WHAT IS REQUIRED>
Copy out each line of the material that includes the word "right".

START DATA SEGMENT

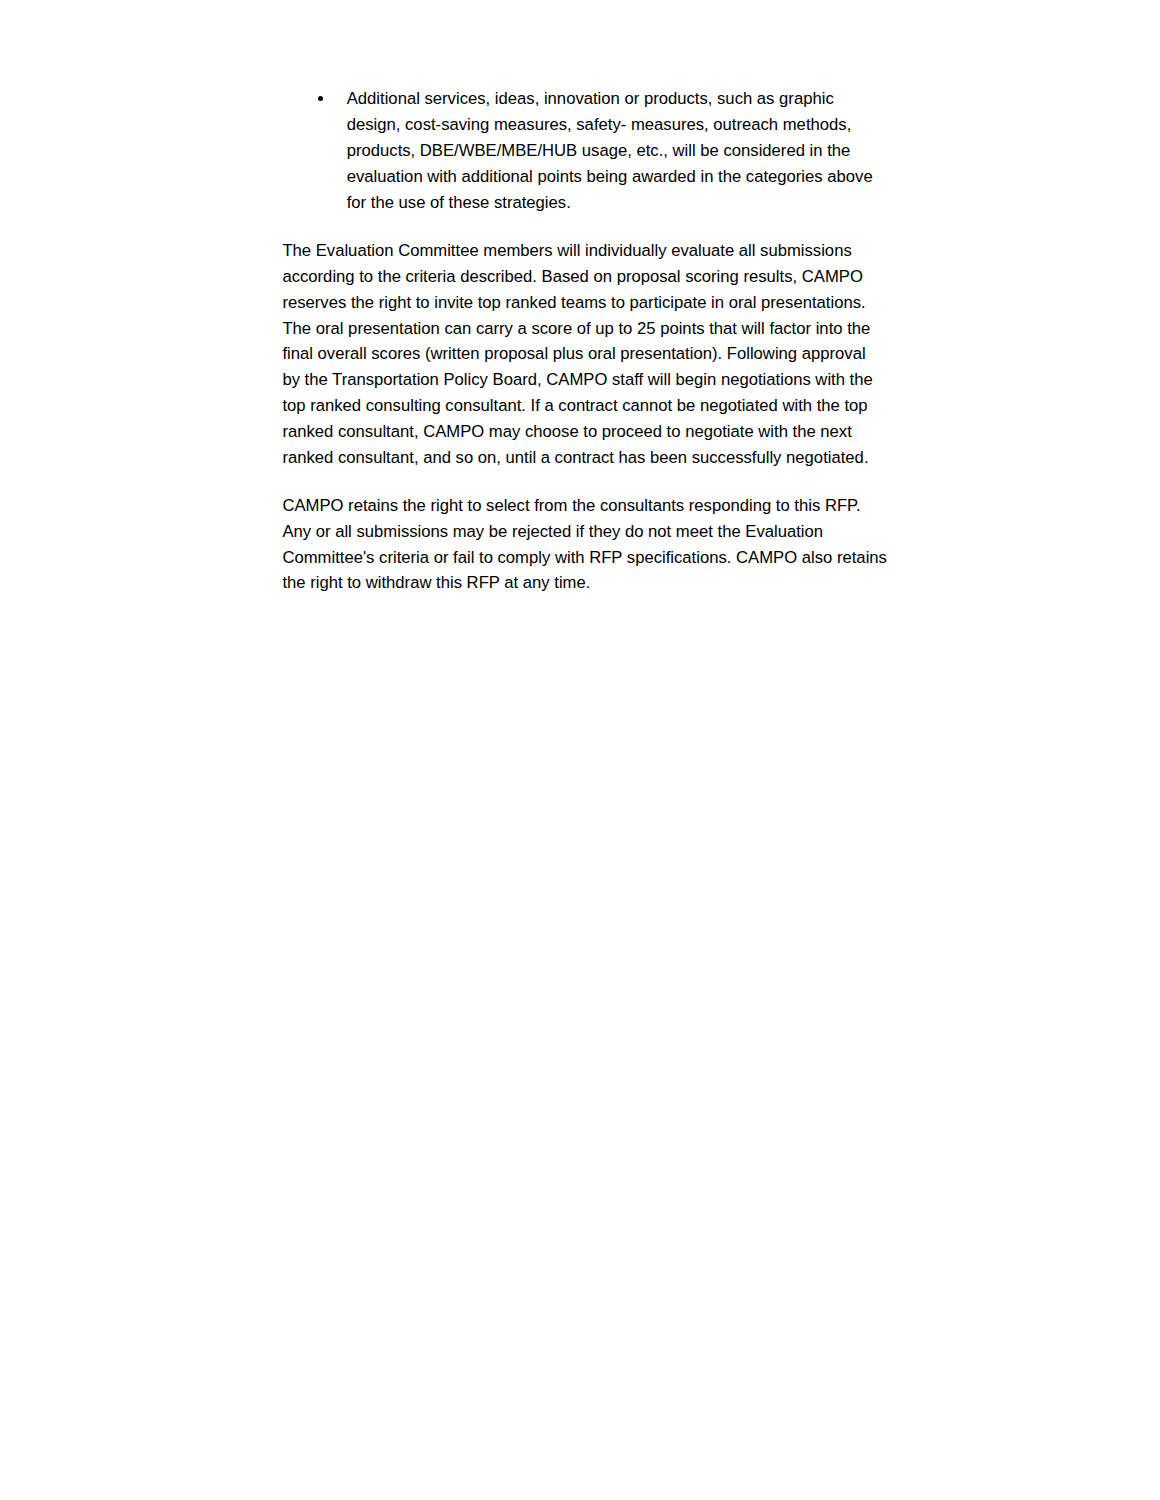Additional services, ideas, innovation or products, such as graphic design, cost-saving measures, safety- measures, outreach methods, products, DBE/WBE/MBE/HUB usage, etc., will be considered in the evaluation with additional points being awarded in the categories above for the use of these strategies.
The Evaluation Committee members will individually evaluate all submissions according to the criteria described. Based on proposal scoring results, CAMPO reserves the right to invite top ranked teams to participate in oral presentations. The oral presentation can carry a score of up to 25 points that will factor into the final overall scores (written proposal plus oral presentation). Following approval by the Transportation Policy Board, CAMPO staff will begin negotiations with the top ranked consulting consultant. If a contract cannot be negotiated with the top ranked consultant, CAMPO may choose to proceed to negotiate with the next ranked consultant, and so on, until a contract has been successfully negotiated.
CAMPO retains the right to select from the consultants responding to this RFP. Any or all submissions may be rejected if they do not meet the Evaluation Committee's criteria or fail to comply with RFP specifications. CAMPO also retains the right to withdraw this RFP at any time.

END DATA SEGMENT

ANSWER BOX>
The Evaluation Committee members will individually evaluate all submissions according to the criteria described. Based on proposal scoring results, CAMPO reserves the right to invite top ranked teams to participate in oral presentations. The oral presentation can carry a score of up to 25 points that will factor into the final overall scores (written proposal plus oral presentation). Following approval by the Transportation Policy Board, CAMPO staff will begin negotiations with the top ranked consulting consultant. If a contract cannot be negotiated with the top ranked consultant, CAMPO may choose to proceed to negotiate with the next ranked consultant, and so on, until a contract has been successfully negotiated.
CAMPO retains the right to select from the consultants responding to this RFP. Any or all submissions may be rejected if they do not meet the Evaluation Committee's criteria or fail to comply with RFP specifications. CAMPO also retains the right to withdraw this RFP at any time.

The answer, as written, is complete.